Most industrial breweries force carbonation by injecting massive amounts of industrial CO₂ into the finished beer. Most craft breweries go for a second fermentation in bottle or can (re-fermentation) : sugar is added, the residual yeast eats it and produces CO₂. "Natural", yes — but that CO₂ is still freshly produced. Just a shift of the source.

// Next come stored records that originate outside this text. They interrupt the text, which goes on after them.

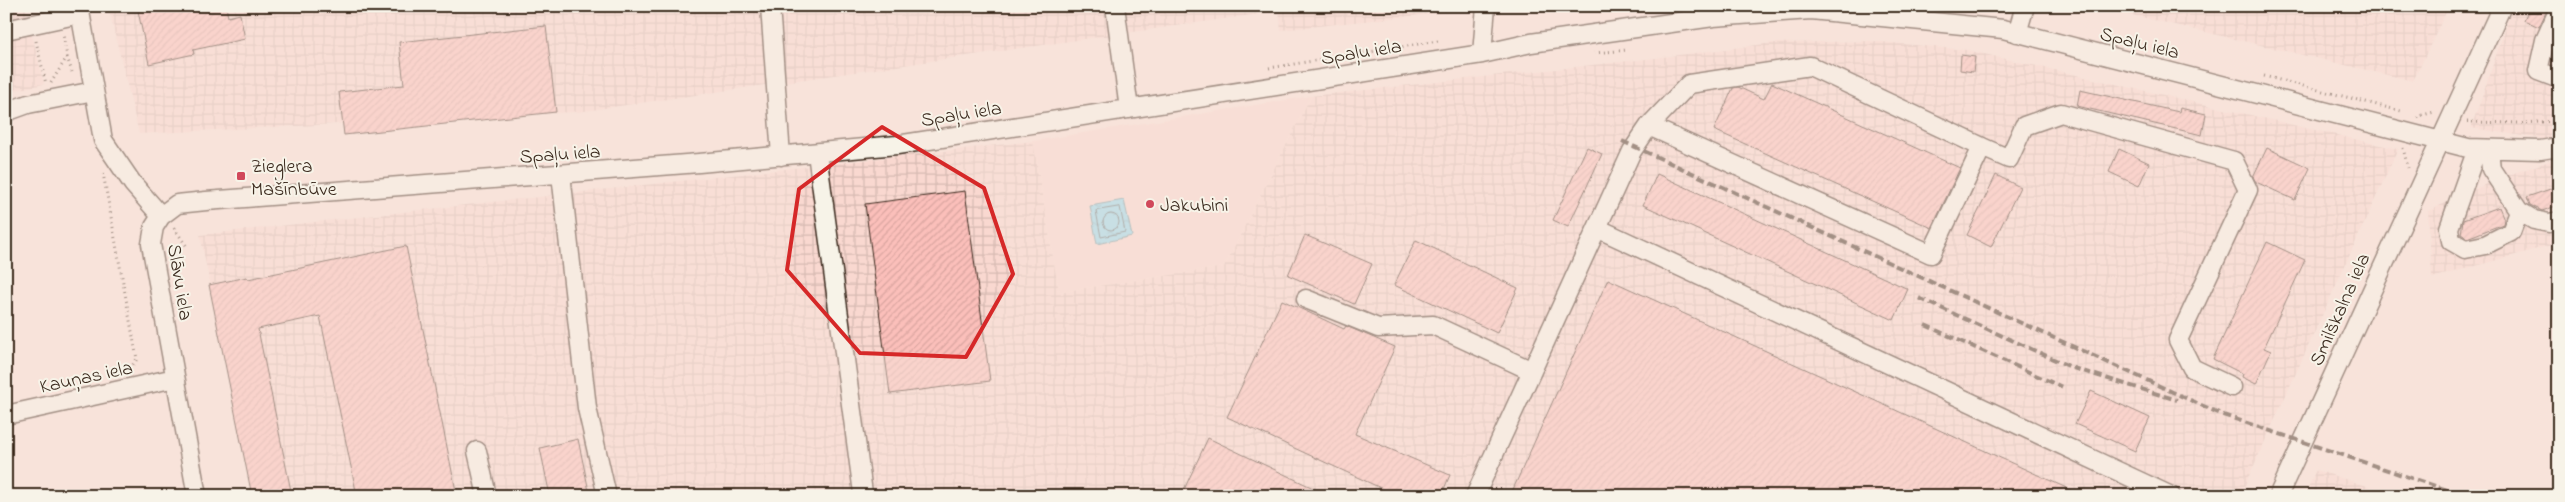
<svg xmlns="http://www.w3.org/2000/svg" width="2565" height="502" font-family="'Indie Flower',sans-serif">
  <style>
    .built { fill: #f9d8d0 }
    .industrial { fill: url(#industrial-grid) }
    .water { fill: url(#water-ripples); stroke: #6d949c }
    .lines { fill: none; stroke-linecap: round; stroke-linejoin: round }
    .shore { stroke: #5d7072; stroke-width: 1 }
    .building { fill: url(#building-hatch); stroke: #3b2a1e }
    .minor-casing { stroke: #3b2a1e; stroke-width: 21 }
    .path { stroke: #3b2a1e; stroke-width: 3; stroke-dasharray: 1 4; stroke-linecap: butt }
    .minor { stroke: #f7f3e8; stroke-width: 18 }
    .rail { stroke: #3b2a1e; stroke-width: 4; stroke-dasharray: 8 4; stroke-linecap: butt }
    .marked { fill: none; stroke: #d62828; stroke-width: 4; stroke-linejoin: round }
    .poi-dot { fill: #d1495b; stroke: #f7f3e8; stroke-width: 2 }
    .labels { text-anchor: middle; stroke-width: 4; stroke-linejoin: round; paint-order: stroke }
    .street-label { font-size: 20px; fill: #3b2a1e; stroke: #f7f3e8 }
    .poi-label { font-size: 20px; fill: #3b2a1e; stroke: #f7f3e8; text-anchor: start }
  </style>
  <defs>
    <pattern id="industrial-grid" width="8" height="8" patternUnits="userSpaceOnUse" patternTransform="scale(1.25)"><rect width="8" height="8" fill="#f9d8d0"/><path d="M0 4h8M4 0v8" fill="none" stroke="#d6bab2"/></pattern>
    <pattern id="water-ripples" width="26" height="14" patternUnits="userSpaceOnUse" patternTransform="scale(1.25)"><rect width="26" height="14" fill="#8fdaf0"/><path d="M2 4q2-2 4 0t4 0M15 11q2-2 4 0t4 0" fill="none" stroke="#7cbbcd"/></pattern>
    <pattern id="building-hatch" width="6" height="6" patternUnits="userSpaceOnUse" patternTransform="scale(1.25)"><rect width="6" height="6" fill="#fbbfba"/><path d="M-1 1l2-2M0 6l6-6M5 7l2-2" fill="none" stroke="#d8a49f"/></pattern>
  </defs>
  <rect width="100%" height="100%" fill="#f8e3da"/>
  <filter id="ink" filterUnits="userSpaceOnUse"><feTurbulence type="fractalNoise" baseFrequency=".02" numOctaves="2"/><feDisplacementMap in="SourceGraphic" scale="10" xChannelSelector="R" yChannelSelector="G"/><feConvolveMatrix kernelMatrix="1 2 1 2 8 2 1 2 1" color-interpolation-filters="sRGB"/></filter>
  <g filter="url(#ink)">
    <path class="built" d="M1311 96 1224 267 1059 292 1033 141Z"/>
    <path class="industrial" d="M6 6H25L44 84 6 92Z
      M108 6H1503L1281 30 1279 11 578 112 139 134Z
      M2094 6H2449L2413 81Z
      M2513 6H2559V137L2549 140 2471 128Z
      M1871 41 1967 50 2398 149 2240 496H253L200 235 1033 141 1059 292 1224 267 1311 96 1655 58 1773 43Z
      M2559 158V243L2432 278 2428 211 2499 178Z
      M2316 470 2399 496H2304Z"/>
    <path class="water" d="M1124 200 1132 236 1097 244 1090 206Z"/>
    <g class="lines">
      <path class="shore" d="M1120 207 1125 232 1101 237 1096 211Z
        M1103 222a8 8 0 1 1 16 0a8 8 0 1 1-16 0Z"/>
    </g>
    <path class="building" d="M137 6H226L228 17 240 14 245 39 193 50 194 54 149 64Z
      M2530 6H2549L2539 27 2524 20Z
      M546 26 556 112 344 135 339 92 404 85 399 42Z
      M1961 55 1975 57 1973 72 1960 70Z
      M1772 83 1960 168 1932 228 1714 130 1733 88 1738 87 1764 99Z
      M2080 90 2179 112 2180 108 2206 114 2202 135 2077 106Z
      M1587 147 1602 154 1568 227 1553 220Z
      M2267 148 2310 168 2295 200 2256 182 2253 177Z
      M2119 149 2149 163 2139 186 2109 172Z
      M1657 174 1908 289 1894 320 1643 205Z
      M1996 175 2020 187 1991 247 1967 235Z
      M2559 186V205L2542 211 2530 205 2527 197Z
      M965 191 990 381 890 394 865 204Z
      M2499 207 2504 219 2503 224 2467 238 2461 234 2463 220Z
      M1305 235 1372 264 1354 304 1288 275Z
      M1416 240 1518 288 1497 333 1394 285Z
      M2267 242 2305 260 2264 348 2271 351 2256 384 2242 377 2243 374 2213 359Z
      M406 246 457 496H357L320 316 258 329 292 496H252L209 285 247 277 248 279Z
      M1608 279 2084 496H1510Z
      M1282 300 1344 329 1346 326 1395 347 1355 434 1450 475 1441 496H1398L1227 417Z
      M2091 391 2150 418 2135 451 2075 424Z
      M1208 438 1330 496H1181Z
      M578 439 590 496H550L540 448Z"/>
    <g class="lines">
      <defs>
        <path id="minor" d="M79 6 103 140 133 184 161 216 154 227 151 244 197 496
          M770 6 781 156
          M1115 6 1129 109
          M2559 9 2545 40 2538 71 2559 79
          M6 30 80 14
          M2017 33 2025 6
          M1482 54 1486 6
          M6 112 28 104 94 91
          M1649 126 1931 254 1982 147 2009 159 2024 126 2061 113 2234 161 2248 190 2178 340 2192 368 2232 387
          M2477 149 2449 228 2451 241 2465 249 2485 245 2511 232 2519 211
          M2489 149 2491 169 2519 211 2534 220 2549 223 2559 221
          M817 153 863 493
          M561 174 587 408 607 496
          M161 216 177 204 206 201 699 163 897 145 1482 54 1531 43 1713 17 1811 10 2003 29 2468 148 2540 150 2559 147
          M1597 228 2171 496
          M1306 299 1378 328 1433 325 1532 371
          M6 415 175 378
          M477 451 487 496
          M1475 496 1632 151 1649 126 1689 84 1810 66 1982 147
          M2278 496 2502 6"/>
      </defs>
      <use href="#minor" class="minor-casing"/>
      <path class="path" d="M1972 6 1981 7
        M36 41 46 84
        M1594 53 1628 50
        M67 57 72 72
        M1269 68 1438 41
        M2264 76 2401 111
        M51 83 67 57 63 34
        M2418 118 2419 116 2434 112
        M2467 122 2521 123 2559 121
        M2403 148 2408 168
        M103 173 137 359 129 370
        M174 228 188 248"/>
      <use href="#minor" class="minor"/>
      <path class="rail" d="M1622 141 2223 415 2465 496
        M1919 298 2073 368 2177 400
        M1925 325 2062 387"/>
    </g>
  </g>
  <path d="M0 0H2565V502H0ZM882 127 984 188 1013 274 966 357 860 353 787 270 799 189Z" fill="#f8e3da" fill-opacity=".55" fill-rule="evenodd"/>
  <path class="marked" d="M882 127 984 188 1013 274 966 357 860 353 787 270 799 189Z"/>
  <g class="poi-dot">
    <rect x="236" y="171" width="10" height="10" rx="2.5"/>
    <circle cx="1150" cy="204" r="5"/>
  </g>
  <g class="labels">
    <g class="street-label">
      <text transform="translate(2140 42) rotate(14)" y="7">Spaļu iela</text>
      <text transform="translate(1361 51) rotate(-9)" y="7">Spaļu iela</text>
      <text transform="translate(961 113) rotate(-9)" y="7">Spaļu iela</text>
      <text transform="translate(560 153) rotate(-4)" y="7">Spaļu iela</text>
      <text transform="translate(181 282) rotate(81)" y="7">Slāvu iela</text>
      <text transform="translate(2339 309) rotate(-66)" y="7">Smilškalna iela</text>
      <text transform="translate(86 376) rotate(-12)" y="7">Kauņas iela</text>
    </g>
    <g class="poi-label">
      <text x="251" y="172">Zieglera<tspan x="251" dy="23">Mašīnbūve</tspan></text>
      <text x="1160" y="211">Jakubini</text>
    </g>
  </g>
  <rect width="2565" height="502" fill="none" stroke="#f7f3e8" stroke-width="25"/>
  <rect x="12" y="12" width="2540" height="477" fill="none" stroke="#3b2a1e" stroke-width="2" filter="url(#ink)"/>
</svg>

At Borderline we chose a third path : natural carbonation in the tank. We capture under pressure the CO₂ the yeast has already produced during primary fermentation — the one that would otherwise escape into the atmosphere — then transfer the beer into cans under pressure. If a final adjustment is needed at the end of the tank, we add only a minimum of industrial CO₂ — just enough to fine tune, never to carbonate from scratch. No second fermentation, no mass injection : our industrial CO₂ usage is a fraction of what conventional forced carbonation requires.

Advantages :

  • Industrial CO₂ kept to the strict minimum — only to fine tune, never as the primary source.
  • No new CO₂ generated by re-fermentation — we don't add sugar to make more.
  • Finer bubbles, more stable foam, preserved aromatic complexity.
  • No risk of overcarbonation (can occur in re-fermentation if the yeast eats too much sugar).
  • The can is ready to drink straight off the line — no 2 to 3 weeks of re-fermentation to wait.